▸ WORK REQUEST: Filter out all lines without the word "What" from the data below, please, and copy the rest.

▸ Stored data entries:
▬▬▬▬▬▬
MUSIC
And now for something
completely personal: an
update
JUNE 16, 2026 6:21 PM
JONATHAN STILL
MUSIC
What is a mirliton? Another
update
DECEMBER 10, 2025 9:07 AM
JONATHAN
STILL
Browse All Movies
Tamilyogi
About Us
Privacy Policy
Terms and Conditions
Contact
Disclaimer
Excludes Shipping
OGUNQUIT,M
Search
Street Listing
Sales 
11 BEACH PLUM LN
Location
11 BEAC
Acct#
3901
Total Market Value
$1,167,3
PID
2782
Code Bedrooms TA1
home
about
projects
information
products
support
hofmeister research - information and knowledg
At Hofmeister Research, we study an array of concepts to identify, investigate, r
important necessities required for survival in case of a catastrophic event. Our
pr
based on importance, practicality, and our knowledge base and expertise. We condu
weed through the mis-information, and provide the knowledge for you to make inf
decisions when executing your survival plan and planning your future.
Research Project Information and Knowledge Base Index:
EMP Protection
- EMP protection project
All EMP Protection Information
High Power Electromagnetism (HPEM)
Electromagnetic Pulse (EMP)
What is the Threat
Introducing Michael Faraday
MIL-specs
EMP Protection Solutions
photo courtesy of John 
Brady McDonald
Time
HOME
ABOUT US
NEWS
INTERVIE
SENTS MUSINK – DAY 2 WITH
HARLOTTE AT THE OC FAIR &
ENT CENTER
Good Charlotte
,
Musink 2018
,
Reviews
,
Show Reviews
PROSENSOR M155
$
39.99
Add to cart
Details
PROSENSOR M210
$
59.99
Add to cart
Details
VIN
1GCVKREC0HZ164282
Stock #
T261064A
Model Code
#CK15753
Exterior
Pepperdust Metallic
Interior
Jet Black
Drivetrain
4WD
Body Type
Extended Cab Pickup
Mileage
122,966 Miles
▬▬▬▬▬▬
▸ WORKED SOLUTION:
What is a mirliton? Another
What is the Threat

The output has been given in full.